Is anyone watching
V? I finally caught the pilot yesterday and I'm totally in. This can be one of my four* shows I'm allowed to watch regularly now that
Dollhouse is ending *sob*.
So V totally got me in my stomach, made it all fluttery and nervous and stressed out. That's good television-and good writing. I want to analyze it and figure out why and how it affected me that way, so I can also do such things to my readers. One thing I noticed was that the suspense was drawn out and split up over two different storylines, going back and forth between them. I think the main stresser for me was waiting to see what
Bailey would do with
Inara's suddenly sinister demands...I wonder if there had been just enough doubt laid in the scenes leading up to the interview that you were already half-wondering what the frack was up with these aliens so that when the facade began to crack, it was just confirming what you had been subconsciously thinking all along, but because most everyone and everything else seemed to be pointing at the Visitors as being wonderful you were maybe not allowing yourself to fully entertain that fear/question/hesitation and that was even scarier-because you had been falling for it? Did that make any sense?

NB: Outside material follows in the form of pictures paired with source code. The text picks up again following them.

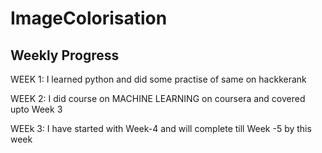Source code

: # ImageColorisation

## Weekly Progress
 WEEK 1: I learned python and did some practise of same on hackkerank
 
 WEEK 2: I did course on MACHINE LEARNING on coursera and covered upto Week 3 
 
 WEEk 3: I have started with Week-4 and will complete till Week -5 by this week  
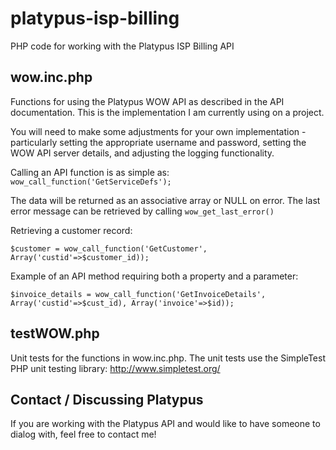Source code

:platypus-isp-billing
====================

PHP code for working with the Platypus ISP Billing API

## wow.inc.php

Functions for using the Platypus WOW API as described in the API documentation. This is the implementation I am currently using on a project.  

You will need to make some adjustments for your own implementation - particularly setting the appropriate username and password, setting
the WOW API server details, and adjusting the logging functionality.

Calling an API function is as simple as: `wow_call_function('GetServiceDefs');`

The data will be returned as an associative array or NULL on error.  The last error message can be retrieved by calling
`wow_get_last_error()`

Retrieving a customer record: 

`$customer = wow_call_function('GetCustomer', Array('custid'=>$customer_id));`

Example of an API method requiring both a property and a parameter:

`$invoice_details = wow_call_function('GetInvoiceDetails', Array('custid'=>$cust_id), Array('invoice'=>$id));`

## testWOW.php

Unit tests for the functions in wow.inc.php.  The unit tests use the SimpleTest PHP unit testing library: 
http://www.simpletest.org/

## Contact / Discussing Platypus

If you are working with the Platypus API and would like to have someone to dialog with, feel free to contact me!
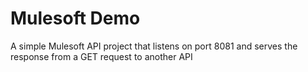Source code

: # Mulesoft Demo
A simple Mulesoft API project that listens on port 8081 and serves the response from a GET request to another API
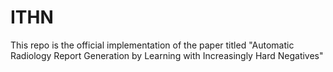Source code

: # ITHN
This repo is the official implementation of the paper titled "Automatic Radiology Report Generation by Learning with Increasingly Hard Negatives"
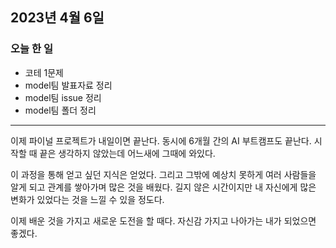 ## 2023년 4월 6일

### 오늘 한 일

- 코테 1문제
- model팀 발표자료 정리
- model팀 issue 정리
- model팀 폴더 정리

---

이제 파이널 프로젝트가 내일이면 끝난다. 동시에 6개월 간의 AI 부트캠프도 끝난다. 시작할 때 끝은 생각하지 않았는데 어느새에 그때에 와있다.

이 과정을 통해 얻고 싶던 지식은 얻었다. 그리고 그밖에 예상치 못하게 여러 사람들을 알게 되고 관계를 쌓아가며 많은 것을 배웠다. 길지 않은 시간이지만 내 자신에게 많은 변화가 있었다는 것을
느낄 수 있을 정도다.

이제 배운 것을 가지고 새로운 도전을 할 때다. 자신감 가지고 나아가는 내가 되었으면 좋겠다.
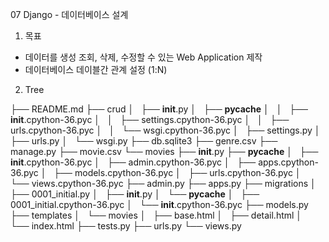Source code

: 07 Django - 데이터베이스 설계

1. 목표 
 - 데이터를 생성 조회, 삭제, 수정할 수 있는 Web Application 제작
 - 데이터베이스 데이블간 관계 설정 (1:N)

2. Tree

├── README.md
├── crud
│   ├── __init__.py
│   ├── __pycache__
│   │   ├── __init__.cpython-36.pyc
│   │   ├── settings.cpython-36.pyc
│   │   ├── urls.cpython-36.pyc
│   │   └── wsgi.cpython-36.pyc
│   ├── settings.py
│   ├── urls.py
│   └── wsgi.py
├── db.sqlite3
├── genre.csv
├── manage.py
├── movie.csv
└── movies
    ├── __init__.py
    ├── __pycache__
    │   ├── __init__.cpython-36.pyc
    │   ├── admin.cpython-36.pyc
    │   ├── apps.cpython-36.pyc
    │   ├── models.cpython-36.pyc
    │   ├── urls.cpython-36.pyc
    │   └── views.cpython-36.pyc
    ├── admin.py
    ├── apps.py
    ├── migrations
    │   ├── 0001_initial.py
    │   ├── __init__.py
    │   └── __pycache__
    │       ├── 0001_initial.cpython-36.pyc
    │       └── __init__.cpython-36.pyc
    ├── models.py
    ├── templates
    │   └── movies
    │       ├── base.html
    │       ├── detail.html
    │       └── index.html
    ├── tests.py
    ├── urls.py
    └── views.py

That is only a half-baked theory because I found myself strongly identifying with the priest guy who was like, um, smells like Kool-Aid? (even though his inability to reconcile aliens with God is RIDICULOUS; nowhere in the Bible does it say we are the only people/sentient beings/kids God has ever created; God could have dozens of universes out there and it wouldn't make Him any less God, or the Bible any less true) I kept wondering why and how everyone was just swallowing their presence, their talk of sweetness and light with such ease and eagerness-I would think, based on the number of alien movies I've seen, that people would react with much more hostility, or at least wariness.
ANYWAY. V did its job well, and I will continue to watch. And analyze. Who's with me (or who am I with, as I'm totally late to the party)? Any ideas (better than mine, please!) as to why that first episode worked so well?
Oh yeah,
How does
Wash keep doing it? How does he keep seducing me into believing he's just another version of his
Firefly character when actually he's just gonna kill people?
ETA: Okay, I watched it again and, in addition to some annoying dialogue and the fact that I hate the kid, I've come to the conclusion that my half-baked theory is mostly wrong and actually my *real* theory is the complete opposite: Precisely because we have doubts about these visitors, because we don't trust them, that makes Inara/Anna's casual, matter-of-fact adjuration to do as she says all the more chilling.
* The others are
-
Bones (usually excellent writing and the best characterization of any crime procedural that I've ever seen)
-
The Mentalist (
Patrick Jane is charming and nearly unflappable and smarter than anyone you know)
-
Life Unexpected (this hasn't started yet but I am positive I will love it; it has
Liz from
Roswell [who puts a K at the end of her ing words and it is super annoying but whatever] and Jesse's
reporter friend from that one sitcom episode of Roswell and I can't wait to watch it)
-ahem...for the record, ANTM and Tough Love do not count in my four shows because they are cyclical; they aren't full season shows. They are shorter. They are not real.